Concerned with farming and agriculture in the context of modern life and the representation of daily labourers of various occupations in the suburban localities, his works in the exhibition revolve around the particular notion of the study, understood not as a regular academic practice – a drawing or sketch done in preparation for a finished piece – but something close to the anthropological idea of case-study: the contextual analysis of the everyday life and actions of an individual, group or community that exhibits the morphology of the social structure.
Rooted in the empiricism of “being there,” Sahu’s work involves the scientific method of photo documentation, field notes and drawings and interviews which he later reworks in his studio. He prefers to see himself as a compiler, as opposed to an original creator, who reconstructs the reality, drawing on elements and styles from diverse scientific and artistic disciplines and discourses. In his work, this process of citation operates on multiple levels, subverting the idea of painting as a medium of invention and originality. The strategic juxtaposition of the visual and textual sings, of diagrammatic and realistic images and of technically produced and transferred images that relate to the “industrial aesthetic” and hand-drawn ones create hybridity that defies the linearity of the visual discourse, challenging the ideological and institutional demands placed on art.
The human body holds the centre stage in many of Prasanta Sahu’s major works. In the exhibition, he deals mostly with the marginalized male farmers and daily labourers, representing them not merely as the physical bodies in action, but a contested site of biopolitics. Reducing the bodies to their bare silhouette, Sahu highlights the economy of their gestures, underlines the non-figurative quality of his works, which are documents, as opposed to portrait or descriptive representation. He is not only interested in visual effect and compositional arrangement of his work but also confers upon them a socio-political status.
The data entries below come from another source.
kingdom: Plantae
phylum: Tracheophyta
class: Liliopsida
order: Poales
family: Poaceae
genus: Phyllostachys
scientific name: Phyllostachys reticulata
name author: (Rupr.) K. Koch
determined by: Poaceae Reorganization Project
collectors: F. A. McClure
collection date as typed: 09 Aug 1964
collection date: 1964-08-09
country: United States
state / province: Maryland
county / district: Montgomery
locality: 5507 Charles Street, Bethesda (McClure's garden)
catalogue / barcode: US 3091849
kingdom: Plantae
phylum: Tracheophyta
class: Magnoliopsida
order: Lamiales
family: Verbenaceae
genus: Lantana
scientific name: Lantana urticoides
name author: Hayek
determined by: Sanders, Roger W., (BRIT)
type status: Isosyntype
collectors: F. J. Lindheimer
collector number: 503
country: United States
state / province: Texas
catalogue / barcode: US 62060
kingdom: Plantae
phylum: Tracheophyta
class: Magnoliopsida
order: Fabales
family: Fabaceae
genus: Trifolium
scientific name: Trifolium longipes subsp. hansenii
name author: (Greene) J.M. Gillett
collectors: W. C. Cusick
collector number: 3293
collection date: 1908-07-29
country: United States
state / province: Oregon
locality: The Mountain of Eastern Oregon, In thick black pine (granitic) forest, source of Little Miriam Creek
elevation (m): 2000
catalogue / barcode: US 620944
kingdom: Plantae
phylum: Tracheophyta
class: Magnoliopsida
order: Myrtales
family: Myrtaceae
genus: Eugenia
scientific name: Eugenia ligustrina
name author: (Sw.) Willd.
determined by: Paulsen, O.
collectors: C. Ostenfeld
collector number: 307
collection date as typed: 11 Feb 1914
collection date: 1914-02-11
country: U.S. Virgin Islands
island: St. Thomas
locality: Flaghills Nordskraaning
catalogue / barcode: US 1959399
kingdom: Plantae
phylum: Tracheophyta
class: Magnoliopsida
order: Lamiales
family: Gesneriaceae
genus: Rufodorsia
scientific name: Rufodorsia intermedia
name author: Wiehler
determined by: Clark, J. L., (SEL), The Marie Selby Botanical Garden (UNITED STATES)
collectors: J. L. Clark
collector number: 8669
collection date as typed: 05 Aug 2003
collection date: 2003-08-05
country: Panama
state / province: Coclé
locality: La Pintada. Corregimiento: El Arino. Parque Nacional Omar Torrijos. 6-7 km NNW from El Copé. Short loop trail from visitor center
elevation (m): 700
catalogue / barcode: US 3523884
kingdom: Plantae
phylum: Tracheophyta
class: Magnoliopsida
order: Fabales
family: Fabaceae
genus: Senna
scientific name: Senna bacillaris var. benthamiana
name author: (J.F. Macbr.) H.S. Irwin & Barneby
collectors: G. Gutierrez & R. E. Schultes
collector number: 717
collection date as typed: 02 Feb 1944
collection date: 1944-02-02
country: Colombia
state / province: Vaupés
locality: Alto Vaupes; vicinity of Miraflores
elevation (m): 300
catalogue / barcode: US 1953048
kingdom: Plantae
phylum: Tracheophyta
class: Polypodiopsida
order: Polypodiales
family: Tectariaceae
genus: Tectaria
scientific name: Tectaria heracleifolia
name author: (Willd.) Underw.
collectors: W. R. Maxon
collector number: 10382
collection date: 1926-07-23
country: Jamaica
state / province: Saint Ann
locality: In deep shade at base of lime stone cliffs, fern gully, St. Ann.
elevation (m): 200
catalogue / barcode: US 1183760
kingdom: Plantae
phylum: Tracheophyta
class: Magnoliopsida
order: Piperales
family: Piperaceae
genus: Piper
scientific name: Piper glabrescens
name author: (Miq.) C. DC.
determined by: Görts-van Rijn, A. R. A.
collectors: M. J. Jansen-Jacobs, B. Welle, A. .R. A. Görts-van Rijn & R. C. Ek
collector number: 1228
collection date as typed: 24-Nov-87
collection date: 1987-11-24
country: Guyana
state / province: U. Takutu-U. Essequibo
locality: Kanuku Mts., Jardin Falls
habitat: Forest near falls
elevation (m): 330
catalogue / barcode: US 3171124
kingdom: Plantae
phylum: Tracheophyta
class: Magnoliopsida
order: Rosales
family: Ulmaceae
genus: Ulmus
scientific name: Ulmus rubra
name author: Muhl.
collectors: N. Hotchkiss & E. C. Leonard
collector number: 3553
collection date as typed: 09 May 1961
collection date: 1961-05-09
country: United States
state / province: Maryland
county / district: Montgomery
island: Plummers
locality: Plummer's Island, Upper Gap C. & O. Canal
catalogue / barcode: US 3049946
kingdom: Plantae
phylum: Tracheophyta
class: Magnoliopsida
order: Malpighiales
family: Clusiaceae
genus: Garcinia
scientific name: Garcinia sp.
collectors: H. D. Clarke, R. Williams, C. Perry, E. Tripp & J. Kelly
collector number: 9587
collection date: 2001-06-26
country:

A trained artist, Sahu also has a background in electrical engineering. His work thus shows both the pictorial intelligence and imagination of an artist and the analytic approaches of the scientific disciplines. There are contradictions, and his work encompasses them. More often than not, the fieldwork documents, data table and photographs veer abruptly from a scientifically oriented daily account to an avant-garde oneiric montage of images, texts and numbers. Instead of being enclosed in a singular aesthetic idea, the works, composite, fragmentary and hybrid, compel an interrogative meaning.